Thursday, November 06, 2008

Playing To Win

You can't help but like a guy who can compare moderate Republicans with Brad Childress:

What the Squish faction is calling for should be familiar to everyone who remembers the pre-Reagan Rockefeller Republicans: a Democrat Lite option designed to appeal primarily to those who generally favor an amount of government intervention but fear the Democrats have gone too far.

This is the political version of Brad Childress's coaching strategy, with which every despairing Vikings fan is all too familiar. Try to keep it close, don't take any risks or make any mistakes, just stay in the game and hope that your opponent makes a mistake towards the end that will let you steal a victory. In football, this strategy will win the occasional game, but it never wins the Super Bowl.

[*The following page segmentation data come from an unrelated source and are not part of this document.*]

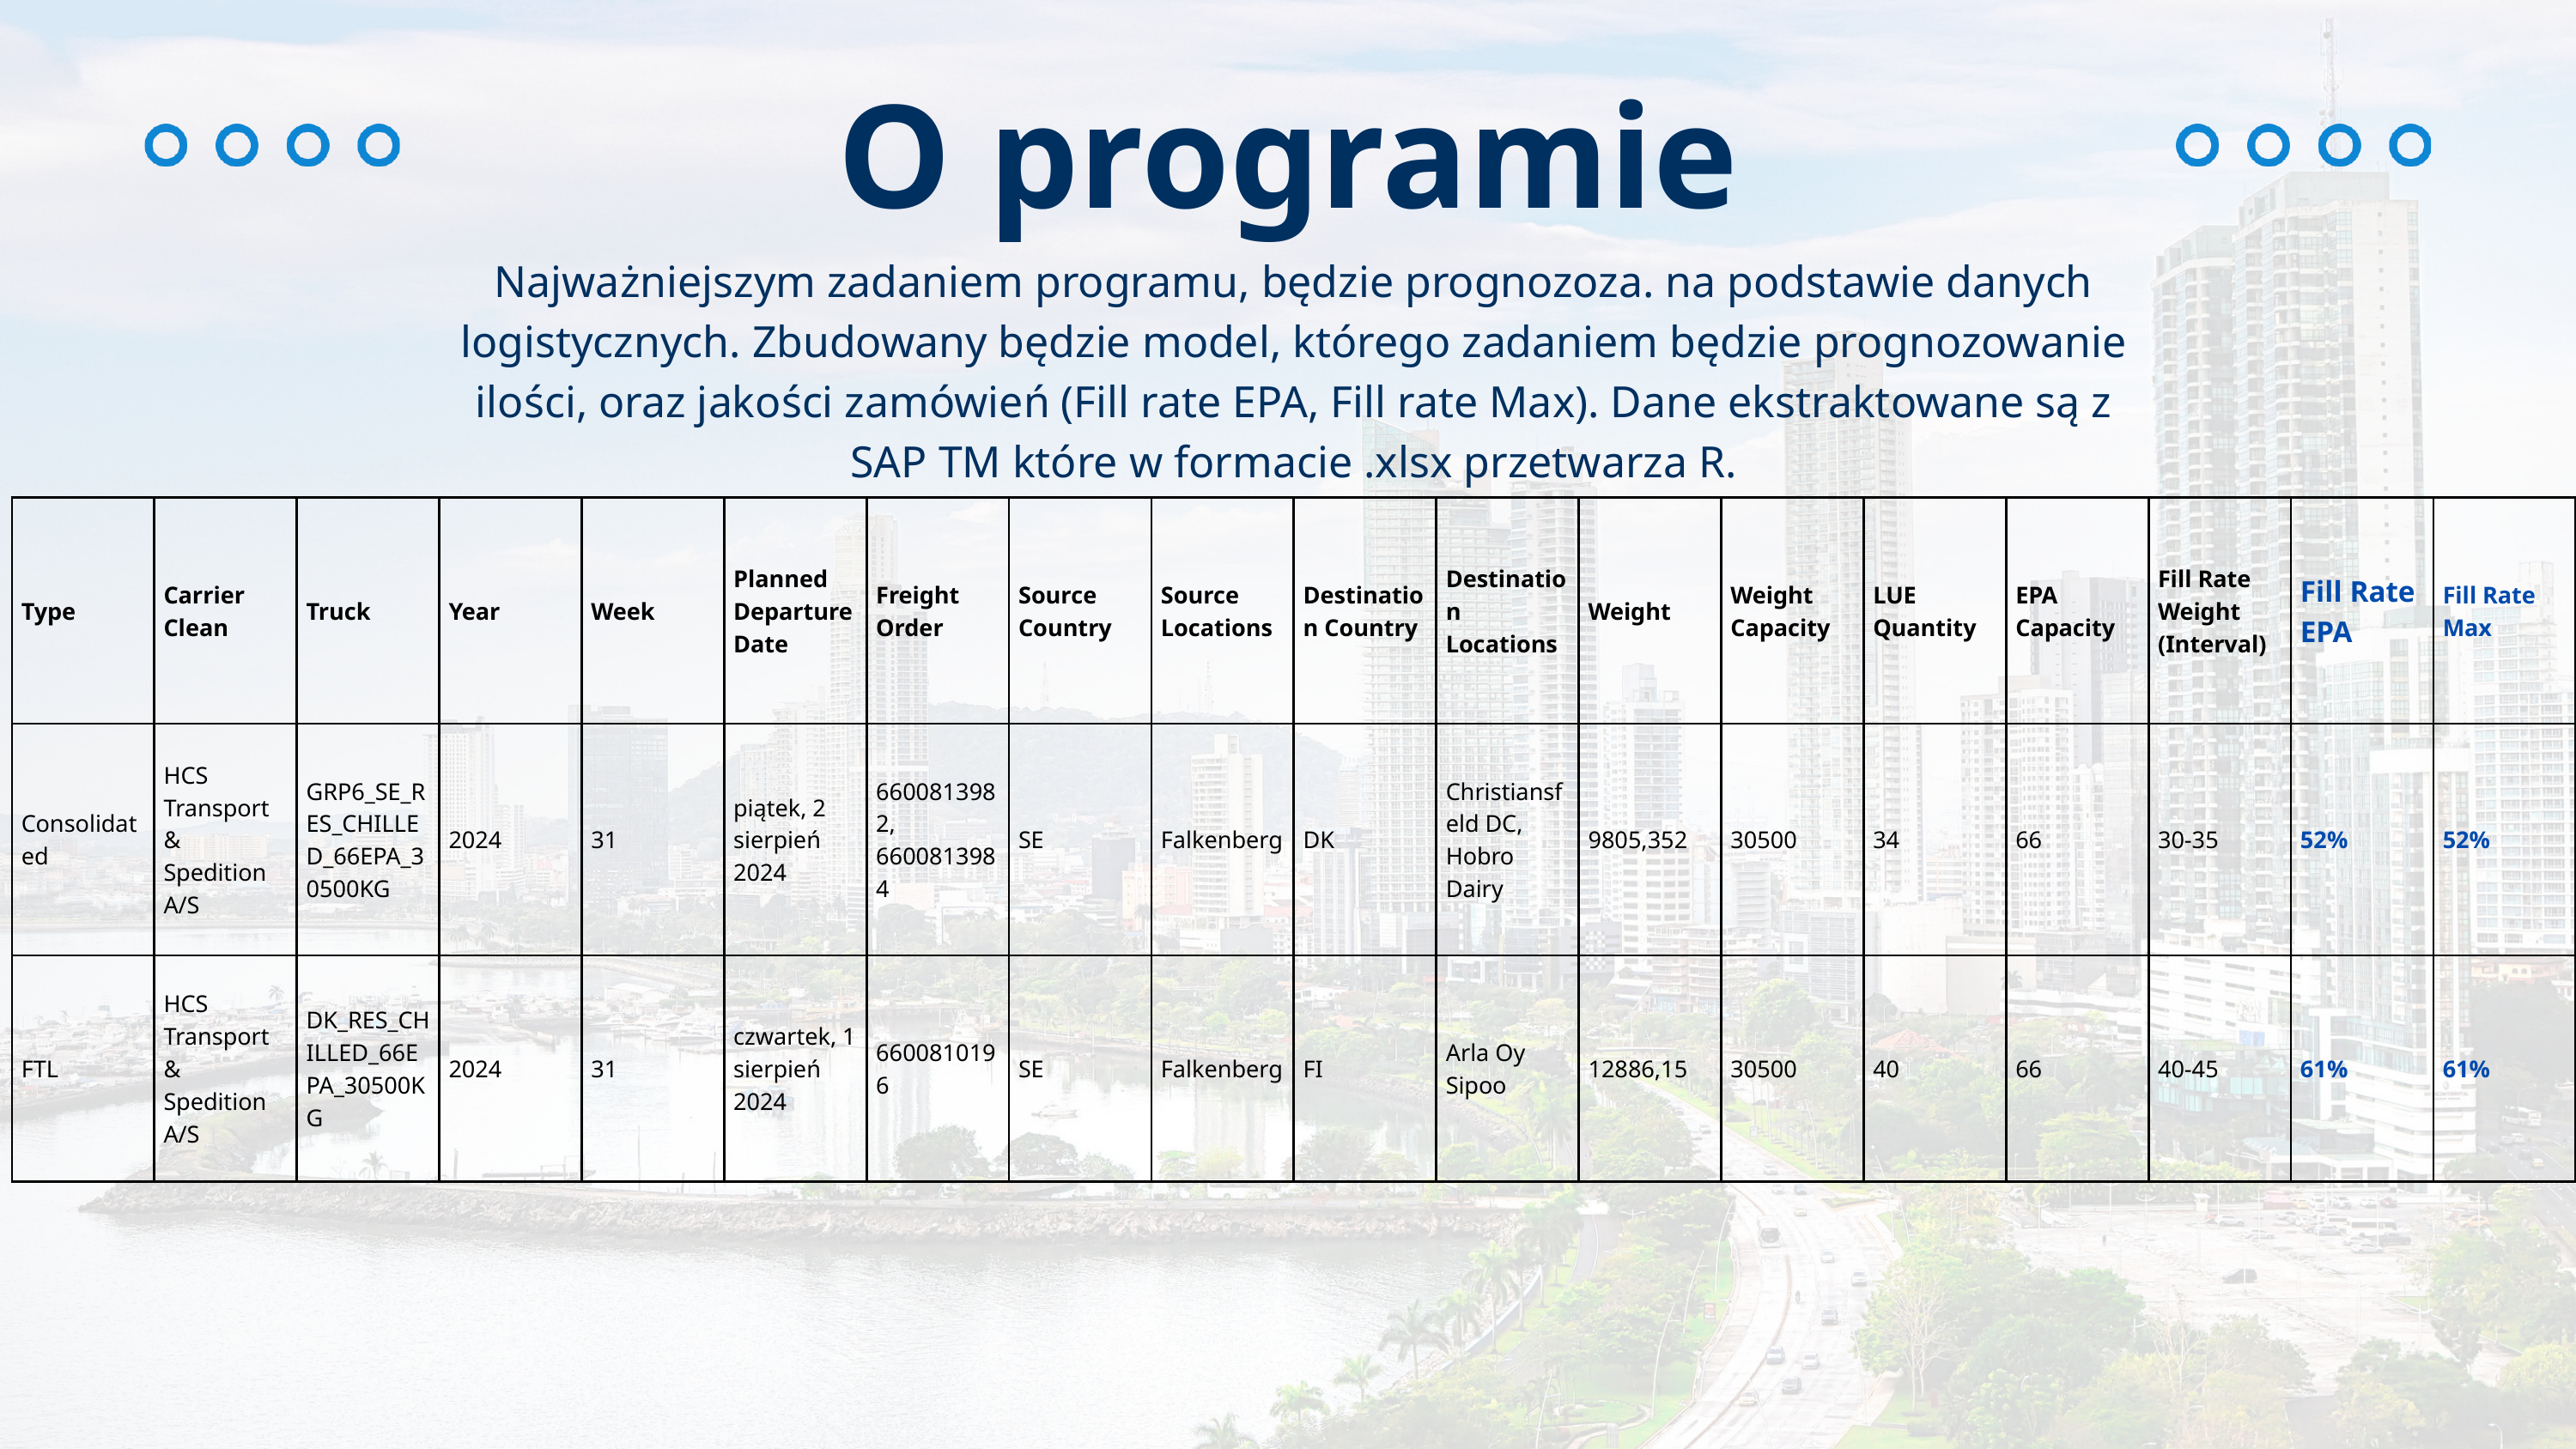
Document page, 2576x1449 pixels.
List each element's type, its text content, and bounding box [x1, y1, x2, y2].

text_box [144, 124, 400, 167]
table_cell HCS Transport & Spedition A/S [155, 956, 295, 1180]
table_cell SE [1010, 956, 1151, 1180]
table_cell 30500 [1722, 956, 1862, 1180]
table_header Type [13, 499, 153, 723]
table_header EPA Capacity [2008, 499, 2148, 723]
table_cell piątek, 2 sierpień 2024 [726, 724, 866, 955]
table_cell Falkenberg [1152, 956, 1292, 1180]
table_header Source Country [1010, 499, 1151, 723]
text_box [2176, 124, 2432, 167]
table_header Fill Rate Weight (Interval) [2150, 499, 2290, 723]
table_cell DK_RES_CHILLED_66EPA_30500KG [298, 956, 438, 1180]
table_cell 61% [2292, 956, 2433, 1180]
table_cell 6600813982, 6600813984 [868, 724, 1008, 955]
table_header Freight Order [868, 499, 1008, 723]
table_header Destination Country [1295, 499, 1435, 723]
table_cell 2024 [440, 956, 580, 1180]
table_cell Consolidated [13, 724, 153, 955]
table_cell 40-45 [2150, 956, 2290, 1180]
table_cell FTL [13, 956, 153, 1180]
table_cell 2024 [440, 724, 580, 955]
text_box O programie [646, 35, 1929, 237]
table_header Destination Locations [1437, 499, 1577, 723]
table_cell 31 [583, 956, 723, 1180]
table_cell 34 [1865, 724, 2005, 955]
table_cell HCS Transport & Spedition A/S [155, 724, 295, 955]
table_cell 66 [2008, 956, 2148, 1180]
table_cell 30-35 [2150, 724, 2290, 955]
table_header Week [583, 499, 723, 723]
table_header Truck [298, 499, 438, 723]
table_cell 6600810196 [868, 956, 1008, 1180]
table_cell 31 [583, 724, 723, 955]
table_cell FI [1295, 956, 1435, 1180]
table_cell 52% [2292, 724, 2433, 955]
table_header LUE Quantity [1865, 499, 2005, 723]
table_cell 30500 [1722, 724, 1862, 955]
table_cell Arla Oy Sipoo [1437, 956, 1577, 1180]
table_cell DK [1295, 724, 1435, 955]
table_cell SE [1010, 724, 1151, 955]
text_box Najważniejszym zadaniem programu, będzie prognozoza. na podstawie danych logistycznych. Zbudowany będzie model, którego zadaniem będzie prognozowanie ilości, oraz jakości zamówień (Fill rate EPA, Fill rate Max). Dane ekstraktowane są z SAP TM które w formacie .xlsx przetwarza R. [440, 246, 2148, 487]
table_cell GRP6_SE_RES_CHILLED_66EPA_30500KG [298, 724, 438, 955]
table_cell 66 [2008, 724, 2148, 955]
table_header Fill Rate EPA [2292, 499, 2433, 723]
table_header Weight [1580, 499, 1720, 723]
table_cell Falkenberg [1152, 724, 1292, 955]
table_cell 40 [1865, 956, 2005, 1180]
table_cell 9805,352 [1580, 724, 1720, 955]
table_cell 61% [2434, 956, 2574, 1180]
table_cell 52% [2434, 724, 2574, 955]
text_box [0, 0, 2576, 1449]
table_cell Christiansfeld DC, Hobro Dairy [1437, 724, 1577, 955]
table_header Year [440, 499, 580, 723]
table_header Weight Capacity [1722, 499, 1862, 723]
table_header Fill Rate Max [2434, 499, 2574, 723]
table_header Carrier Clean [155, 499, 295, 723]
table_cell czwartek, 1 sierpień 2024 [726, 956, 866, 1180]
table_header Planned Departure Date [726, 499, 866, 723]
table_cell 12886,15 [1580, 956, 1720, 1180]
table_header Source Locations [1152, 499, 1292, 723]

Not only will it not help you win the big game, it's boring to watch! Denny Green never managed to win the big game either, but at least his teams were trying to win, not trying not to lose (well, at least most of the time).

Well over a year ago, I concluded that the Democrats were likely to win the White House no matter who their candidate was. Had there been a legitimate solidly conservative Republican candidate available in the primaries (no e-mails from Ron Paul supporters please), I would have gladly hitched my wagon to that campaign and would have enjoyed going down to defeat with principals intact a la Goldwater in '64 (a defeat which--as George Will explains today--could have been constructive instead of sterile).

But with no such option available, we had to opt for playing it safe with McCain and hoping that the Dems would fumble it away. The problem with such an approach is not only does it rarely succeed (as Vox points out), but even when it does there isn't that much upside.